Het dier zwom zo'n 150 miljoen jaar geleden rond in wateren in wat tegenwoordig Zuid-Duitsland is. De prehistorische beenvis uit het Jura-tijdperk had de kenmerkende scherpe tanden van hedendaagse piranha's.

Dat gereedschap gebruikte de vis om stukken vlees en vinnen van andere vissen af te bijten. "We hebben andere vissen gevonden in dezelfde regio met een hap uit de vinnen", vertelt een van de wetenschappers aan de BBC. Hij en zijn collega's beschreven hun bevindingen in het wetenschappelijk blad Current Biology.

Wolf in schaapskleren

In de periode dat de Piranhamesodon pinnatomus leefde bestond wat nu Zuid-Duitsland is hoogstwaarschijnlijk uit een ondiepe tropische zee, bezaaid met kleine eilandjes waarop insecten, hagedissen en dinosaurussen leefden.

De piranha-achtige zag er vermoedelijk net zo uit als andere kleurrijke vissen die daar rondzwommen, maar had van binnen een geheel andere samenstelling. "Het was een wolf in schaapskleren", legt een Duitse paleontoloog uit aan The New York Times.

Op een vin knabbelen

Tot dusver dachten wetenschappers dat vissen uit dat tijdsvak voornamelijk zeeslakken en -egels aten.

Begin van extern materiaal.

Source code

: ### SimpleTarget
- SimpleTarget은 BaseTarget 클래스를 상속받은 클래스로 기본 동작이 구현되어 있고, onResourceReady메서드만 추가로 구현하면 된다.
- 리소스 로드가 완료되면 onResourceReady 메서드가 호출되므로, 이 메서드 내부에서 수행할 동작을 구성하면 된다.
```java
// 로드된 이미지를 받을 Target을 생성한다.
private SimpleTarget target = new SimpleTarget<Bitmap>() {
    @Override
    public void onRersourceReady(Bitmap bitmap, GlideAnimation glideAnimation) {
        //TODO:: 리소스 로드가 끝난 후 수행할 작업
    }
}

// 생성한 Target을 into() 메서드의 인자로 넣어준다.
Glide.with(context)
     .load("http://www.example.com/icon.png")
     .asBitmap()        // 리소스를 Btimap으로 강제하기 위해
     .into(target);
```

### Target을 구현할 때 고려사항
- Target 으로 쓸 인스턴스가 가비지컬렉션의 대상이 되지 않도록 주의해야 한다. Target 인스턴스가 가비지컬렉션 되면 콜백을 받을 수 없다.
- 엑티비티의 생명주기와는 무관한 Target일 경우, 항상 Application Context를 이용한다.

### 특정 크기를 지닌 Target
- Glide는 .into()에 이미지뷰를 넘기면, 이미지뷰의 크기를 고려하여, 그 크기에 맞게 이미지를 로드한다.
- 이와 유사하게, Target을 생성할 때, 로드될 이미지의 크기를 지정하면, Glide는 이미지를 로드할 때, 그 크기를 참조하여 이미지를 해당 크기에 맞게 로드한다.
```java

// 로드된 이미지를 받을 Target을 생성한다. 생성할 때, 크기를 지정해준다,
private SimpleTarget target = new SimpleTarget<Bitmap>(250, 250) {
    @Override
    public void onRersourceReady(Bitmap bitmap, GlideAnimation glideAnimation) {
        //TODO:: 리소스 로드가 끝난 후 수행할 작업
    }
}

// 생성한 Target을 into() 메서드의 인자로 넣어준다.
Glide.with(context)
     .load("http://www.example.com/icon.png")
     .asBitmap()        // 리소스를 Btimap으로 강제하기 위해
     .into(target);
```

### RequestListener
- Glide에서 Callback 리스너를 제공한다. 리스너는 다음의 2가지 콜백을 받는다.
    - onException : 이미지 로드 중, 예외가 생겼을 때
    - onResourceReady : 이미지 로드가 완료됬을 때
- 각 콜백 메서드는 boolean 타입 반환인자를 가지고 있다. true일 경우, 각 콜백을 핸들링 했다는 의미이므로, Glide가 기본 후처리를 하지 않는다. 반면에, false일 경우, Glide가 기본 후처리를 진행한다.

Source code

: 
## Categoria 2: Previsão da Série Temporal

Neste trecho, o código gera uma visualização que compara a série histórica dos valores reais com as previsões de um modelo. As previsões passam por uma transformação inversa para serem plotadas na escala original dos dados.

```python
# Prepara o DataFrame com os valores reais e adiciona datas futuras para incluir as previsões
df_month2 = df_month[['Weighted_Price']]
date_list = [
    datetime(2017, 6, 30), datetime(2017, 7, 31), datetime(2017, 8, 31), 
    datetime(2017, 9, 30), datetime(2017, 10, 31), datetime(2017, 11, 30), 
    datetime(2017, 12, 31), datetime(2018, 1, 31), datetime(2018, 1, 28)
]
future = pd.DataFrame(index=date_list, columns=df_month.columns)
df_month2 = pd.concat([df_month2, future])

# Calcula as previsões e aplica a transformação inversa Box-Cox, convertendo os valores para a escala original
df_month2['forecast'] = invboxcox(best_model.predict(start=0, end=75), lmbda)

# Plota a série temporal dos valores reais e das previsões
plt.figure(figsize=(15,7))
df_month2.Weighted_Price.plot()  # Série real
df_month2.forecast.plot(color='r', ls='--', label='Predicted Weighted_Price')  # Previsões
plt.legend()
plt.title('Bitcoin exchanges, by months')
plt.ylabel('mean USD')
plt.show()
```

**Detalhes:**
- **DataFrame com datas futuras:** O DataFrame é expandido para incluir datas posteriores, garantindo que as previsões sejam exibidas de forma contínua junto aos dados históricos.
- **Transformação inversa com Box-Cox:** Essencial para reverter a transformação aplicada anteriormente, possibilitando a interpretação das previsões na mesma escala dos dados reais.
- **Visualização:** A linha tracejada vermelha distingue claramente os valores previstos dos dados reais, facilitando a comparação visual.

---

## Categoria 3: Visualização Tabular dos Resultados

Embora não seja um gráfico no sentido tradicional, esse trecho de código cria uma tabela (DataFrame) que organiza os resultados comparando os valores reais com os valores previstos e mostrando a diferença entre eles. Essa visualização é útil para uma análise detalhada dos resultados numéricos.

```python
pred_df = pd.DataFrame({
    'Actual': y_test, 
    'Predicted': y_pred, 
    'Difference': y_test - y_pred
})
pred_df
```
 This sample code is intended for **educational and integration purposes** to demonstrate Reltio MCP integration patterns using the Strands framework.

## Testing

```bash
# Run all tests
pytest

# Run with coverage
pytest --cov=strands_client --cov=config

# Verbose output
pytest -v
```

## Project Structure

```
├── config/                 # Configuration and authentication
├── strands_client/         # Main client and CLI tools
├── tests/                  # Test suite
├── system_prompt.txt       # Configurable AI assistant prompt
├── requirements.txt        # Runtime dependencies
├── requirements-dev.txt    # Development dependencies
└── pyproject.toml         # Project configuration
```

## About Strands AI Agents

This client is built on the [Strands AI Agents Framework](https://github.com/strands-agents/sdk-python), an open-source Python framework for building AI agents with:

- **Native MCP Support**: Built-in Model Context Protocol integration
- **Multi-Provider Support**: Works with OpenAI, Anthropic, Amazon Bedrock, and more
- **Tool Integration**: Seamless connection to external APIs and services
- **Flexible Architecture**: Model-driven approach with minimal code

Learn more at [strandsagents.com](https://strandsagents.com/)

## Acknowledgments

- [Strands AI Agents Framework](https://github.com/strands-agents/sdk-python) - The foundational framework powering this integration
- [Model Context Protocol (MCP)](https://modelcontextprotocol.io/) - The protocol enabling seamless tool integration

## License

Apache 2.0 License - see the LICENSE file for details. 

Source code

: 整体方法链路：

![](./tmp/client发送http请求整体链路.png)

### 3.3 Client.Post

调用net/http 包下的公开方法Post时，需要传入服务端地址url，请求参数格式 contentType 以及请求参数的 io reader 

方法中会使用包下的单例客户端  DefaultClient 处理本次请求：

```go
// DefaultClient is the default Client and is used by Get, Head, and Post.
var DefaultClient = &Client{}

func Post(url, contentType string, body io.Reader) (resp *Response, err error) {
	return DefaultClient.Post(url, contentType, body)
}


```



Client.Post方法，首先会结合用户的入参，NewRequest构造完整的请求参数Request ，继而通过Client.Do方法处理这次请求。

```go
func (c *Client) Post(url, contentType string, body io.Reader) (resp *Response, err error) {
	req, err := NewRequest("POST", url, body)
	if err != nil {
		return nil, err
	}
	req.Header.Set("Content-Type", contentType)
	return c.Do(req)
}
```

Maar nu blijkt dus dat in de Jura ook al een roofdier rondzwom. Vanwege zijn bijzondere gebit kon de beenvis waarschijnlijk azen op prooien die een stuk groter waren dan hijzelf.

Omdat de piranha-achtige stiekem stukken uit de vinnen van andere vissen beet, wist het dier zeker dat het ook in de toekomst voedsel had. "Als je een vis in de buik bijt, is hij dood", legt de paleontoloog uit, "maar als je een stukje van een vin knabbelt, groeit die weer aan en kun je later weer precies hetzelfde doen."